"Todos aqui já foram vacinados, menos o senhor".

Covid-19: “Todos aqui já foram vacinados, menos o senhor.”

“Todos aqui já foram vacinados, menos o senhor”. Não é a primeira vez que António, 77 anos, ouve, com sentimento de injustiça, esta indicação. No dia 28 de janeiro, quando se preparava para o seu tratamento habitual de hemodiálise, e questionou a equipa clínica sobre a data de vacinação, foi esta a resposta que obteve. Tomou então conhecimento de que, além dos médicos do centro, também os seus colegas doentes em hemodiálise tinham completado a vacinação contra a covid-19. Estes doentes, que necessitam de ir aos centros de hemodiálise três vezes por semana e que são transportados em conjunto, foram considerados prioritários, na sequência dos dados das clínicas de diálise, reportados pela Sociedade Portuguesa de Nefrologia: à data (nas últimas semanas, antes da vacinação urgente) a mortalidade nestes pacientes tinha multiplicado por sete.

A segunda vez que António recebeu a mesma mensagem foi por telefone, desta vez enquanto médico no Instituto de Cardiologia Preventiva, onde dá consultas: “‘todos já foram vacinados, médicos, psicólogos, auxiliares. O seu nome também foi comunicado, mas….’, disseram-me, com surpresa”. António Andrade Sousa, doente em hemodiálise, asmático, cistectomizado por cancro da bexiga, e médico, não pode ainda ser vacinado – “nem tenho dia marcado”, sublinha – visto que a norma da Direção-Geral da Saúde (DGS) não permite até ao momento atual a vacinação de pessoas que já tenham tido Covid-19. António considera uma injustiça. E não está sozinho nesta batalha.

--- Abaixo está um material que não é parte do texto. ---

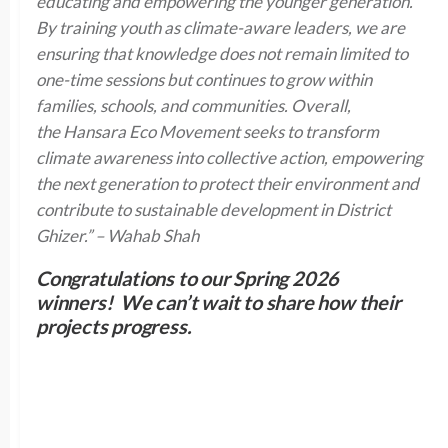
educating and empowering the younger generation.
By training youth as climate-aware leaders, we are
ensuring that knowledge does not remain limited to
one-time sessions but continues to grow within
families, schools, and communities. Overall,
the Hansara Eco Movement seeks to transform
climate awareness into collective action, empowering
the next generation to protect their environment and
contribute to sustainable development in District
Ghizer.” – Wahab Shah
Congratulations to our Spring 2026
winners! We can’t wait to share how their
projects progress.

Há dias, a Ordem dos Médicos apelou à DGS para a revisão da norma que impede a vacinação das pessoas que já estiveram infetadas com SARS-CoV-2 (o vírus que provoca a Covid-19), especialmente profissionais de saúde. A Ordem destaca o “risco acrescido que estes colegas têm, já que a imunidade não é de todo garantida de forma igual e não sabemos o seu limite temporal”, fazendo referência aos “muitos estudos” que “apontam para a vantagem de vacinar quem já esteve doente (com pelo menos uma dose)”.

Além de Portugal, apenas a Islândia ainda não está a incluir nas suas campanhas de vacinação as pessoas que estiveram previamente infetadas com o novo coronavírus. Os restantes países europeus têm optado, de acordo com o Centro Europeu de Prevenção e Controlo das Doenças (ECDC), por duas estratégias: A primeira é dar apenas uma dose, como se faz em sete países, inclusive Itália e Espanha. A outra opção, escolhida pela maioria dos países analisados (15), como a Alemanha e a Bélgica, tem sido vacinar por completo estas pessoas.

António considera que é preciso levantar a questão nesta “fase surrealista da saúde portuguesa”. E chama a atenção para a evidência científica: “o risco de reinfeção é real”.

António foi diagnosticado com Covid-19 em Março 2020, alegadamente na sequência de um surto na clínica onde fazia tratamento de hemodiálise. A esposa, única pessoa da família com quem mantém desde então contacto mais próximo e regular e que depende do seu apoio, não chegou a fazer o teste. Ambos foram doentes assintomáticos. Cerca de cinco meses depois, realizaram testes serológicos (que permitem avaliar a presença de anticorpos específicos para o vírus SARS-CoV-2) e os resultados foram negativos.

Em nome dos doentes que se encontram na mesma situação que a sua, já endereçou cartas a várias entidades como Ministério da Saúde e DGS. Apenas a Ordem dos Médicos respondeu. “A batalha continua. A esperança também. Estamos a falar de doentes fragilizados – vamos deixá-los morrer?”.